**Work task**
Put each line of text from the entries below into a JSON list of strings, one string per line, leaving out blank lines.

**Study material**
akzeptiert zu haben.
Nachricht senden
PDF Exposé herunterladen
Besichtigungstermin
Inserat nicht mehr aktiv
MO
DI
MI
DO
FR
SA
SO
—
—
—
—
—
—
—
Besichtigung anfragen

**Written response**
[
  "akzeptiert zu haben.",
  "Nachricht senden",
  "PDF Exposé herunterladen",
  "Besichtigungstermin",
  "Inserat nicht mehr aktiv",
  "MO",
  "DI",
  "MI",
  "DO",
  "FR",
  "SA",
  "SO",
  "—",
  "—",
  "—",
  "—",
  "—",
  "—",
  "—",
  "Besichtigung anfragen"
]